Assessing Indonesian Internet Infrastructure Readiness in Slowing Down COVID-19
Original post by Monash University
- Researchers at Monash Business School have created a Global Internet Pressure map that measures the strain COVID-19 is putting on internet infrastructure.
- Pressure on internet infrastructure is being felt in Malaysia, Italy, Iran, Spain and Sweden.
Jakarta, 31 March 2020 – As COVID-19 and associated self-isolation measures transform working practices internationally, new data from a commercial spin-off from Monash University reveals internet infrastructure is being put under significant pressure as rolling lockdowns begin to bite.
Dr Klaus Ackerman, Associate Professor Simon Angus, and Associate Professor Paul Raschky, economists at Monash University and co-founders of KASPR DataHaus, a Melbourne-based alternative data company, conducted research on how enormous volumes of global internet activity data can be used to infer human social and economic behaviour.
As part of KASPR DataHaus, they have developed technology that collects and processes, on a daily basis, billions of internet activity and quality measurements for any location in the world.
The team has produced a Global Internet Pressure map that is publicly available and is being updated regularly via the KASPR Datahaus website. Users can explore the global observations in a dashboard, and download the data for specific countries.
Using data from Thursday to Friday, 13-14 Feb 2020 as a baseline, they were able to observe changes in internet latency patterns that emerged during Thursday to Friday, 12-13 Mar 2020, as many countries entered major lock-downs on travel, work, and business.
Associate Professor Paul Raschky explains: “We call this difference measure, between the first days of the lock-down period, and the baseline period in early February, ‘Internet Pressure’, since if it is greater than zero, it exposes latency, or speed, issues, starting to affect millions of internet users across these regions.
“While the values may seem relatively small, such as 3 per cent or 7 per cent, such a difference is far from normal, and indicates that many users are probably experiencing bandwidth congestion. More people at home means more people online – with big bandwidth appetites.
“The situation is not dissimilar to a family trying to make their way through a crowded subway tunnel. Your streaming video or video upload during teleconferencing is made up of thousands of small packets of information; these packets need to find their way down copper and fibre-optic cables across vast distances. The more streaming packets trying to make the journey at once, the more congested the pathway, and the slower the arrival time.”

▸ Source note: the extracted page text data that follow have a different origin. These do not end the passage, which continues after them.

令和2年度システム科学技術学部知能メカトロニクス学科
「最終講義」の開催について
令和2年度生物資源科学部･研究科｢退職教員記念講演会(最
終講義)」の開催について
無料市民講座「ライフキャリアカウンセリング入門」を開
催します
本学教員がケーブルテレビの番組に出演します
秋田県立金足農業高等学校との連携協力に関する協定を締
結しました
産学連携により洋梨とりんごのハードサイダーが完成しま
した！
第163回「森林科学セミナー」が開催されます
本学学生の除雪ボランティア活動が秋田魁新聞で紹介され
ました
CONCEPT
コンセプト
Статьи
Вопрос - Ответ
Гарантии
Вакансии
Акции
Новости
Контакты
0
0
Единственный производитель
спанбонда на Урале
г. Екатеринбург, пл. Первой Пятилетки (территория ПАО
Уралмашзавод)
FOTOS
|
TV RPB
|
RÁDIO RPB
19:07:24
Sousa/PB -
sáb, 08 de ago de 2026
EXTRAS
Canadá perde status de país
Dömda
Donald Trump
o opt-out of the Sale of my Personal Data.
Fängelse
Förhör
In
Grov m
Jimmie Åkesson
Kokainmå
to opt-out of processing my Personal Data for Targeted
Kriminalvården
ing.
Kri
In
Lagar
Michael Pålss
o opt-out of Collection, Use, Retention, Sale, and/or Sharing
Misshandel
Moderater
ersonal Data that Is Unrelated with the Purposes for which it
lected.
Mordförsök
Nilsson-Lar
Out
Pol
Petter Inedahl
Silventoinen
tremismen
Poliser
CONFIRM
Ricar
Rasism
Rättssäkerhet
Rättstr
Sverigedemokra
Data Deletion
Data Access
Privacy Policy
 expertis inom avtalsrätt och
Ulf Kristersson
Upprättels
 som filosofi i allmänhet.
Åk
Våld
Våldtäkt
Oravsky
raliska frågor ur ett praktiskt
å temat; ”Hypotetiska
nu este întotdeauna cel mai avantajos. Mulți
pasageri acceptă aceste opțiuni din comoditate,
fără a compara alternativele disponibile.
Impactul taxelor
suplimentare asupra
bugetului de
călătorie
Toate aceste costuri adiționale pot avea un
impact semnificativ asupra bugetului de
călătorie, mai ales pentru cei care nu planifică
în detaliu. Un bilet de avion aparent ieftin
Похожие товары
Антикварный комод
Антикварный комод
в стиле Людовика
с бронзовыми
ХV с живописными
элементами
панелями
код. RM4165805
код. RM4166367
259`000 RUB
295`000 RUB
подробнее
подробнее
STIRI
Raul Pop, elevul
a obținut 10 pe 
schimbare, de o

By focusing on regions within countries having at least 100 confirmed COVID-19 cases as of Friday 13 March, the researchers were able to examine how well each nation’s internet was performing given the rapid escalation in home-based entertainment, video-conferencing, and communication taking place online.
The findings of Monash University researchers at least provide an interesting view of what is now a global reality. When the government is faced with the option to quarantine an area, the pressure on internet infrastructure cannot be avoided.
“In most OECD countries affected by COVID-19, the internet quality is still relatively stable. Although regions throughout Italy, Spain and somewhat surprisingly, Sweden, are showing signs of strain,” Dr Raschky said.
At the time of the study, researchers say Malaysia appeared as something of an anomaly. Despite having a relatively small number of confirmed cases on 13 March, the day they accessed the latest figures, the country’s internet pressure readings were far more outsized, sitting above China, Italy, South Korea, Spain and Japan – all countries with confirmed caseloads several times larger.
What about Indonesia? Considering the increasing number of positive confirmation cases of COVID-19 which continues to grow every day is not considered able to encourage the slowing of the spread of the coronavirus in Indonesia. According to Indonesian President Spokesman Fajrul Rachman on Monday (30/3), the government is currently considering the option “scale social restrictions with civil emergency or take social restrictions with legal discipline”.
Two weeks ago, the surge in the number of online game players such as “Mobile Legends” and “Fortnite” was noted to increase dramatically when the government announced an appeal to study at home for students, not to mention when government agencies and offices began to impose work-at-home policies for their employees. In addition, based on the monitoring of several Indonesian cellular operators, there was a surge in data traffic of 7-15%.
This certainly provides an additional task for Indonesian cellular operators to continue to provide the best service after the surge in internet use after work and school recommendations from home, as stated by the General Chair of the Indonesian Information Technology Federation (FTII), Andi Budimansyah.
That leaves us with one question, is Indonesia’s internet infrastructure ready to experience Covid-19 pressure?